Stockholm, OCT 2: Katalin Kariko and Drew Weissman won the Nobel Medicine Prize on Monday for work on messenger RNA (mRNA) technology that paved the way for groundbreaking COVID-19 vaccines.

The pair, who had been tipped as favourites, “contributed to the unprecedented rate of vaccine development during one of the greatest threats to human health in modern times,” the jury said.

In honouring the pair this year, the Nobel committee in Stockholm broke with its usual practice of honouring decades-old research.

    While the prize-winning science dates back to 2005, the first vaccines to use the mRNA technology were those made by Pfizer/BioNTech and Moderna against Covid-19.

Kariko of Hungary and Weissman of the United States, longstanding colleagues at the University of Pennsylvania, have won a slew of awards for their research, including the prestigious Lasker Award in 2021, often seen as a precursor to the Nobel.

   Unlike traditional vaccines which use a weakened virus or a key piece of the virus’ protein, mRNA vaccines provide the genetic molecules that tell cells what proteins to make, which simulates an infection and trains the immune system for when it encounters the real virus.

The idea was first demonstrated in 1990, but it wasn’t until the mid-2000s that Weissman and Kariko developed a technique to control a dangerous inflammatory response seen in animals exposed to these molecules, opening the way to develop safe human vaccines.

   Kariko’s and Weissman’s mRNA technology is now being used to develop other treatments for diseases and illnesses such as cancer, influenza and heart failure.

The pair will receive their Nobel prize, consisting of a diploma, a gold medal and a $1 million cheque, from King Carl XVI Gustaf at a formal ceremony in Stockholm on December 10, the anniversary of the 1896 death of scientist Alfred Nobel who created the prizes in his last will and testament.

   Last year, the Medicine Prize went to Swedish paleogeneticist Svante Paabo, who sequenced the genome of the Neanderthal and discovered the previously unknown hominin Denisova.

– Peace Prize to Iranian women? –

The Nobel season continues this week with the announcement of the winners of the Physics Prize on Tuesday and the Chemistry Prize on Wednesday.

They will be followed by the much-anticipated prizes for Literature on Thursday and Peace on Friday.

The Economics Prize winds things up on Monday, October 9.

The awards, first handed out in 1901, were created by Swedish inventor and philanthropist Alfred Nobel in his will to celebrate those who have “conferred the greatest benefit on mankind.”

Criticism over a lack of gender and geographical diversity has plagued the Nobels over the years.

 US-based men have dominated the science fields, while women account for just six per cent of overall laureates — something the various award committees insist they are addressing.

Among the names making the rounds for Thursday’s Literature Prize are Russian author and outspoken Putin critic Lyudmila Ulitskaya, Chinese avant-garde writer Can Xue, British author Salman Rushdie, Caribbean-American writer Jamaica Kincaid and Norwegian playwright Jon Fosse.
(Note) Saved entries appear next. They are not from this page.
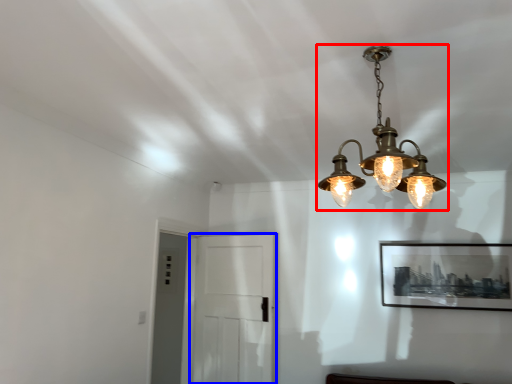
Question: Which point is closer to the camera, lamp (highlighted by a red box) or glass door (highlighted by a blue box)?

Choices:
 (A) lamp
 (B) glass door

Answer: (A)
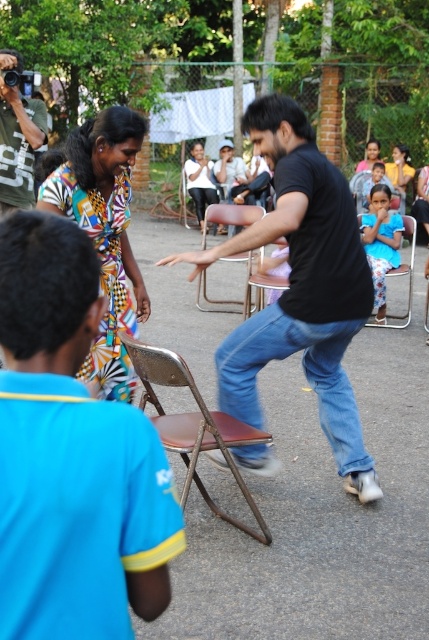
Question: Does blue fabric shirt at upper left have a larger size compared to brown leather chair at center?

Choices:
 (A) yes
 (B) no

Answer: (B)

Question: Among these objects, which one is farthest from the camera?

Choices:
 (A) black matte shirt at center
 (B) metallic brown chair at center

Answer: (B)

Question: Which of the following is the closest to the observer?

Choices:
 (A) metallic brown chair at center
 (B) black matte shirt at center
 (C) blue floral dress at center
 (D) blue fabric shirt at upper left

Answer: (D)

Question: Considering the real-world distances, which object is closest to the blue floral dress at center?

Choices:
 (A) black matte shirt at center
 (B) metallic brown chair at center
 (C) green textured shirt at upper left

Answer: (B)

Question: Does brown leather chair at center appear on the left side of blue floral dress at center?

Choices:
 (A) yes
 (B) no

Answer: (A)

Question: Is black matte shirt at center thinner than blue floral dress at center?

Choices:
 (A) no
 (B) yes

Answer: (A)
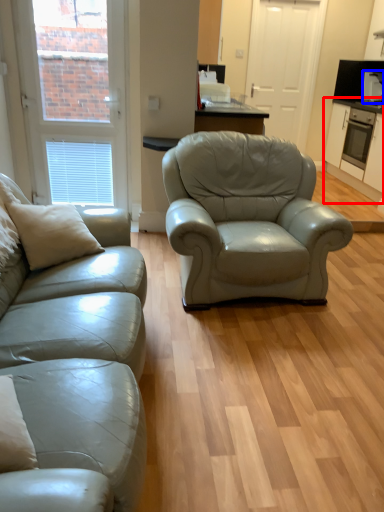
Question: Which point is closer to the camera, cabinetry (highlighted by a red box) or appliance (highlighted by a blue box)?

Choices:
 (A) cabinetry
 (B) appliance

Answer: (A)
  But for the Peace Prize, experts have been scratching their heads over possible winners, as conflicts rage around the globe.

    Some have pointed to the Iranian women protesting since the death in custody a year ago of Mahsa Amini, arrested for violating Iran’s strict dress code imposed on women.
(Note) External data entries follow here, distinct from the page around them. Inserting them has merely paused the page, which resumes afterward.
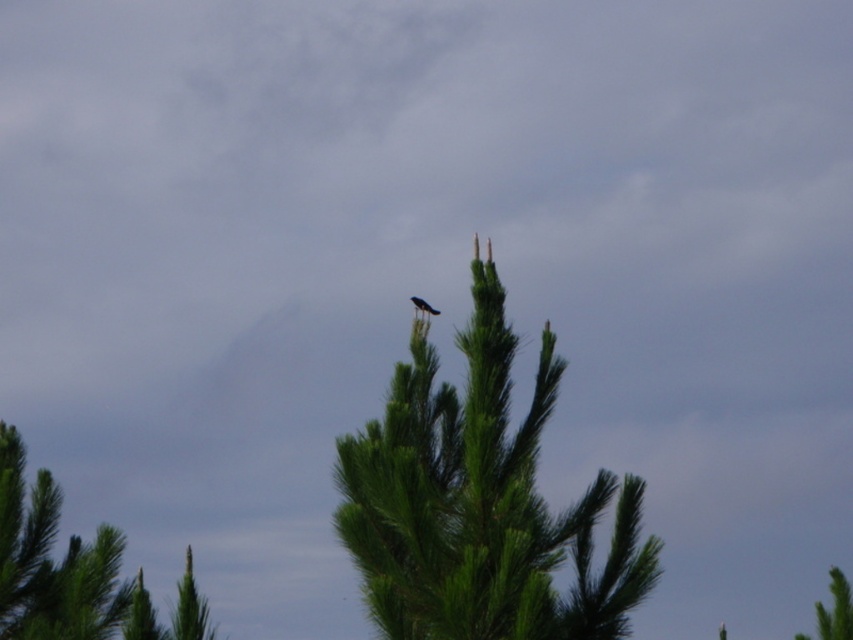
Which is below, green needle-like tree at center or shiny black bird at center?

green needle-like tree at center is lower down.

Between green needle-like tree at center and shiny black bird at center, which one has more height?

green needle-like tree at center

Measure the distance between point (413, 420) and camera.

Point (413, 420) and camera are 14.86 meters apart.

Identify the location of green needle-like tree at center. (479, 502).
  Others suggest organisations documenting war crimes in Ukraine, or the International Criminal Court, which could one day be called upon to judge them.

“I think that climate change is a really good focus for the Peace Prize this year,” Dan Smith, the head of the Stockholm International Peace Research Institute, told AFP after a year of extreme weather around the world.

  For Tuesday’s Physics Prize, twisted graphene or the IceCube Neutrino Observatory in Antarctica have been seen as possible winners, as well as the development of high-density data storage in the field of spintronics.